Begin at the line below that has "Page size: 2001x1125.". Stop after the line that has "Document page, 1500x844 pixels.", repeating each line exactly and leaving out the pictures.
++++ Data for this task
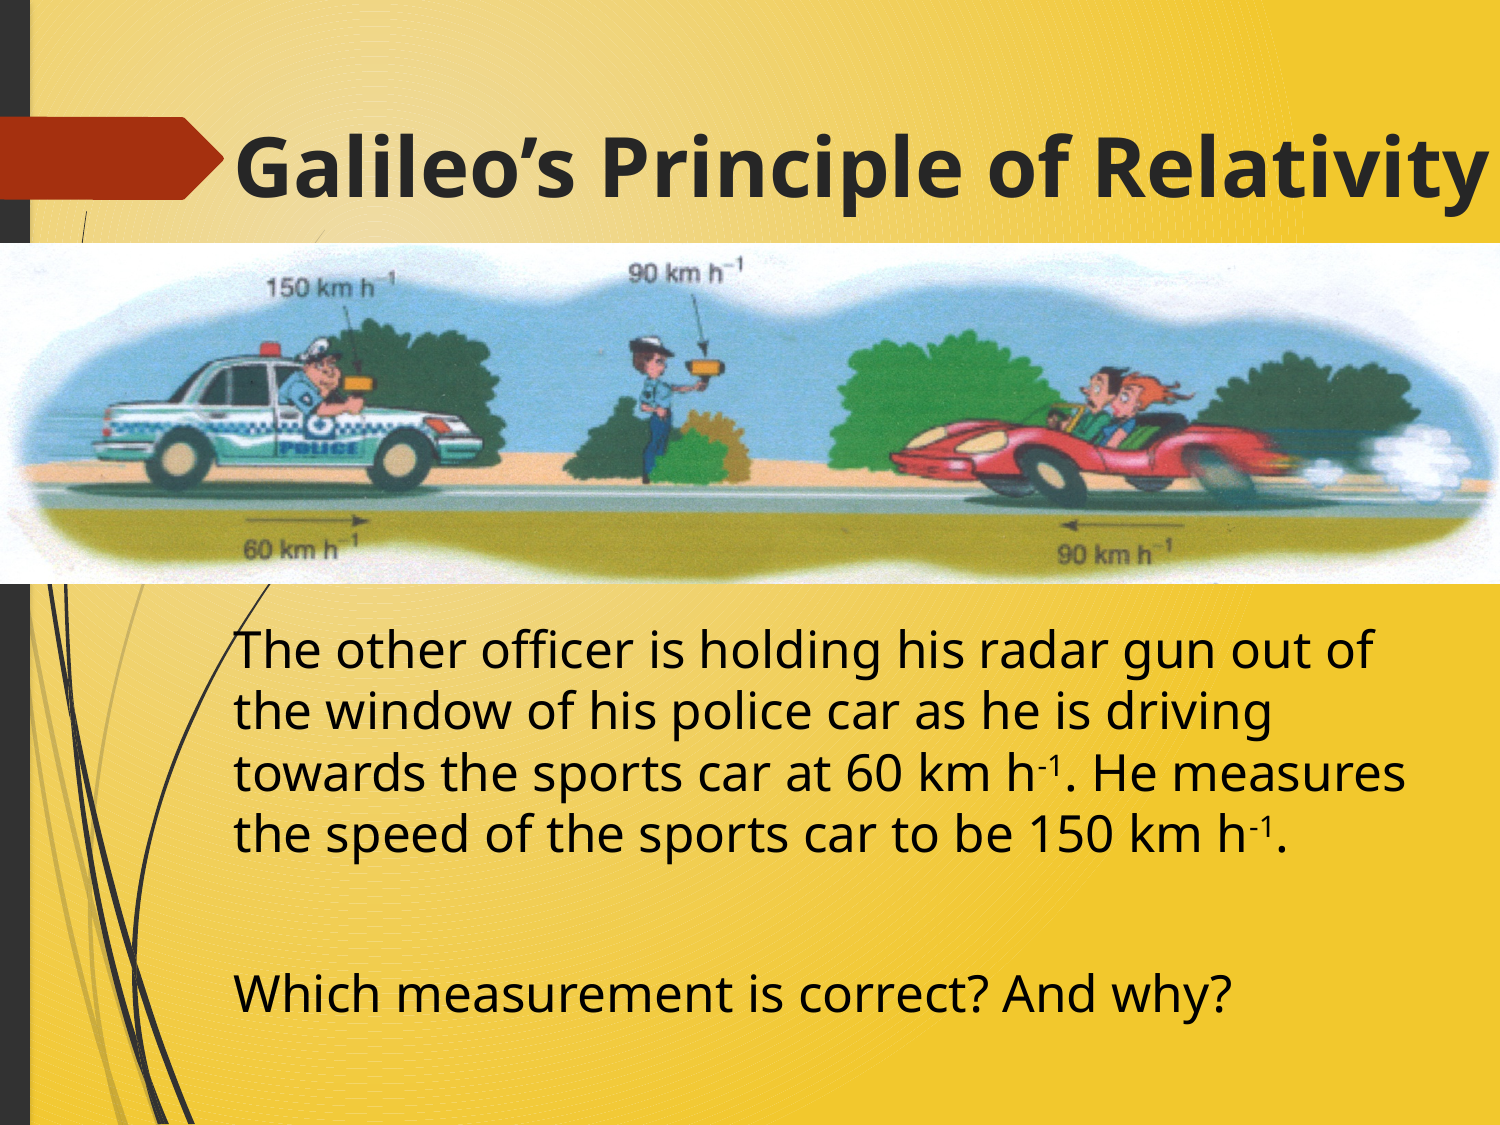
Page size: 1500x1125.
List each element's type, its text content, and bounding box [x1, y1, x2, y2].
++++++++
++++ Data for this task
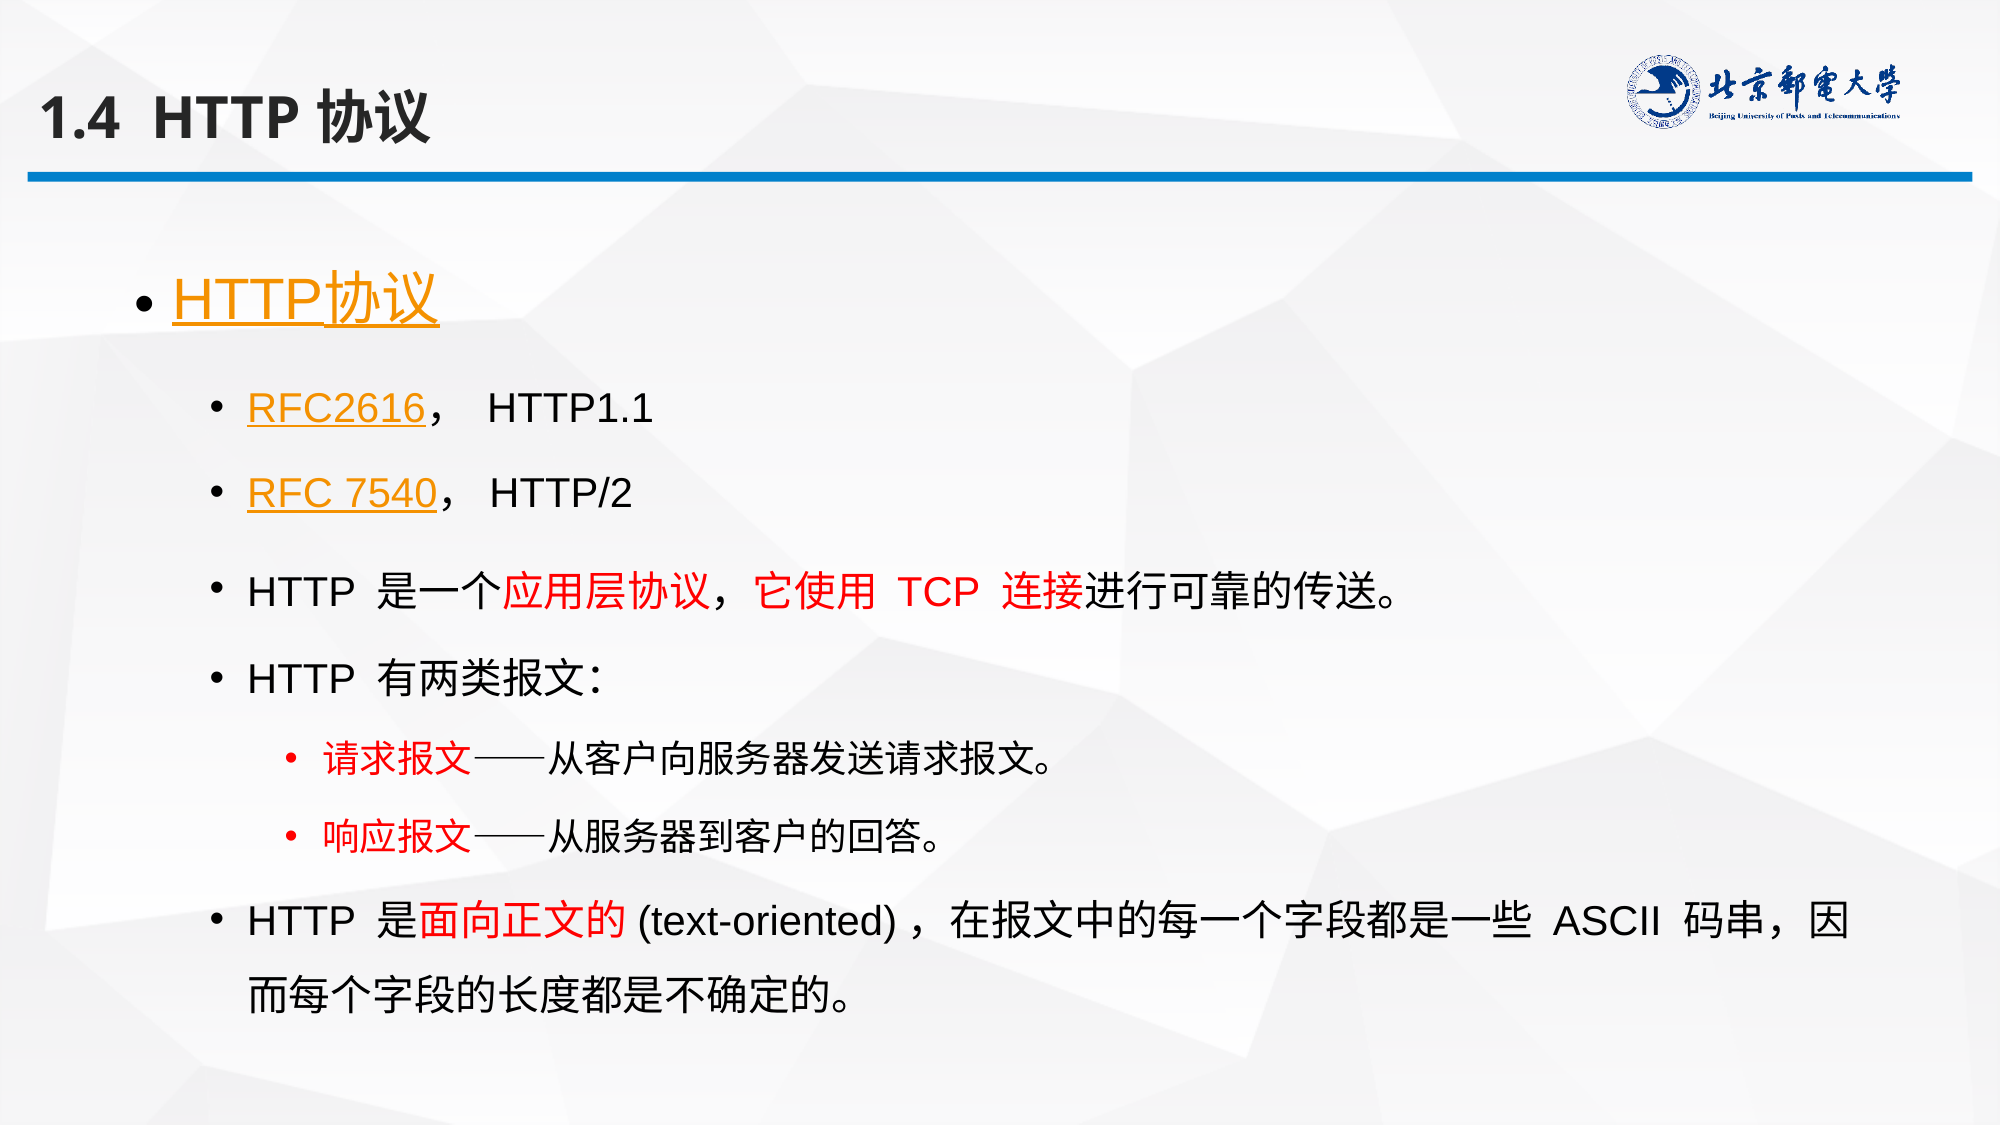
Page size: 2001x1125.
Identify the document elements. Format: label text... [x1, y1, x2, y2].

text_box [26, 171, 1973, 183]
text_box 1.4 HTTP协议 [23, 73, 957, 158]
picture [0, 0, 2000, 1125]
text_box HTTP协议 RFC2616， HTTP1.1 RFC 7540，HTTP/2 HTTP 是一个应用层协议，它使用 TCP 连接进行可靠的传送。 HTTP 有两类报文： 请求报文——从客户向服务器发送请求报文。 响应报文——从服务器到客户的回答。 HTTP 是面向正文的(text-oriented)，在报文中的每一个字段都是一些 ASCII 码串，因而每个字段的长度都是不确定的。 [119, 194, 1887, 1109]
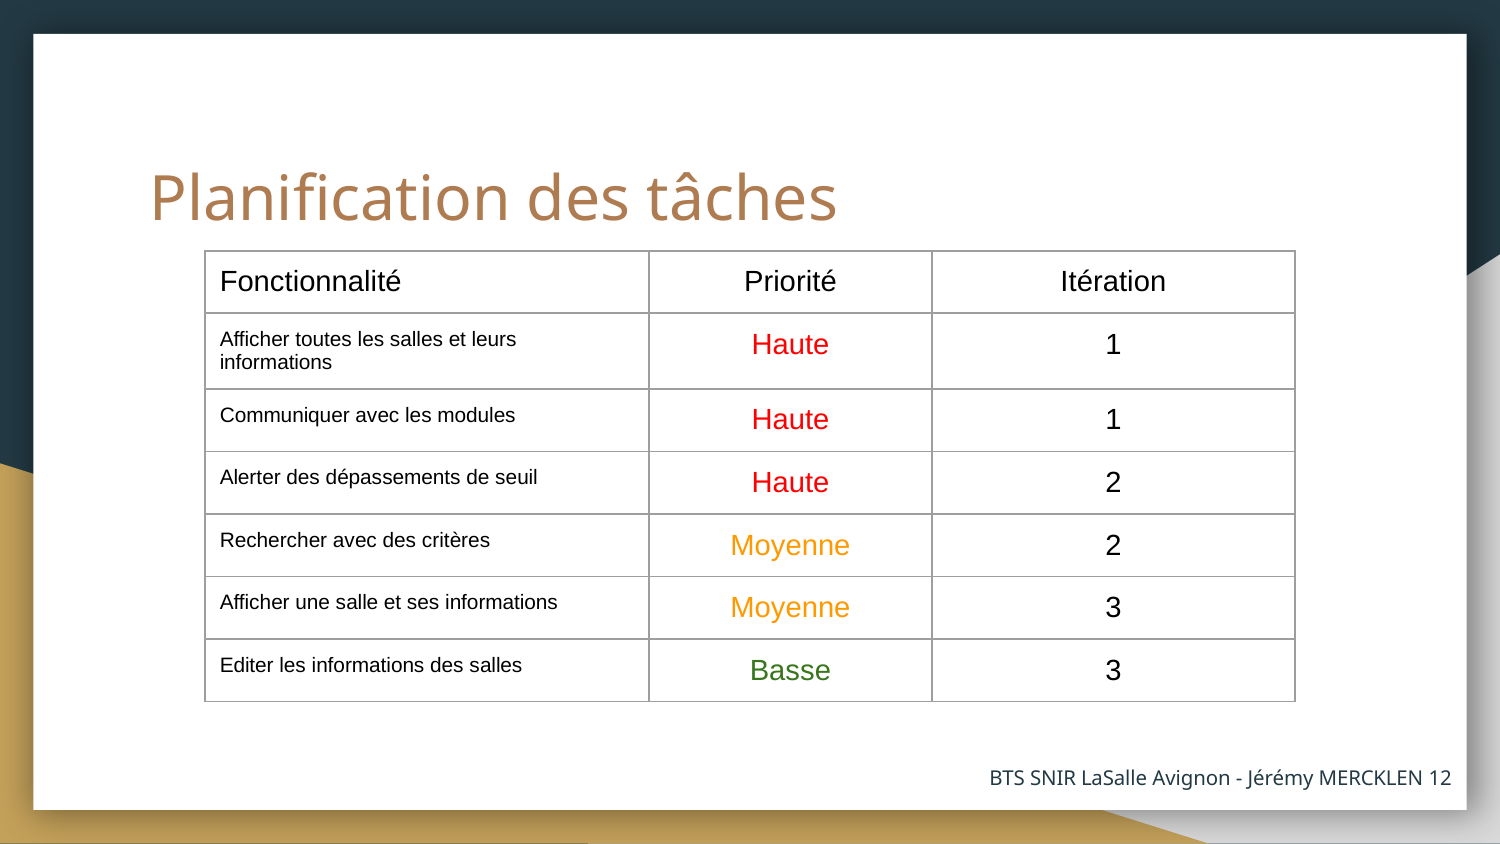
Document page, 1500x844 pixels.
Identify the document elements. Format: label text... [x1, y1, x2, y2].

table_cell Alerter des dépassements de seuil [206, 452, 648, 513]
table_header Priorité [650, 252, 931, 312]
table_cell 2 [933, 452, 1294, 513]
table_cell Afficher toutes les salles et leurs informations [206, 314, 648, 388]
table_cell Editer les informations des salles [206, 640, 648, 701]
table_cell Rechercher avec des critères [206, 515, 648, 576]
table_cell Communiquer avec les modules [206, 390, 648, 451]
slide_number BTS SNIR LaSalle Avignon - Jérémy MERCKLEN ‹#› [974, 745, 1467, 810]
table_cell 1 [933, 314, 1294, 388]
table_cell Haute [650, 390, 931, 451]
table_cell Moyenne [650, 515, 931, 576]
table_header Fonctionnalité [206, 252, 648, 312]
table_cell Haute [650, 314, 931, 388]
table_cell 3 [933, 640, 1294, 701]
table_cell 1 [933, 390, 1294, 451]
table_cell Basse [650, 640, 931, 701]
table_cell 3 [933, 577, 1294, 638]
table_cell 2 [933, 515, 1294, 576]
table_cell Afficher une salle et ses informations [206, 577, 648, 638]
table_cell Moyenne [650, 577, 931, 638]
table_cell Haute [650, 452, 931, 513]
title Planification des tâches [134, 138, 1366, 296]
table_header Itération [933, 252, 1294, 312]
++++++++
▶ **Output below**:
Page size: 2001x1125.
Identify the document elements. Format: label text... [x1, y1, x2, y2].

text_box [26, 171, 1973, 183]
text_box 1.4 HTTP协议 [23, 73, 957, 158]
picture [0, 0, 2000, 1125]
text_box HTTP协议 RFC2616， HTTP1.1 RFC 7540，HTTP/2 HTTP 是一个应用层协议，它使用 TCP 连接进行可靠的传送。 HTTP 有两类报文： 请求报文——从客户向服务器发送请求报文。 响应报文——从服务器到客户的回答。 HTTP 是面向正文的(text-oriented)，在报文中的每一个字段都是一些 ASCII 码串，因而每个字段的长度都是不确定的。 [119, 194, 1887, 1109]
Document page, 1500x844 pixels.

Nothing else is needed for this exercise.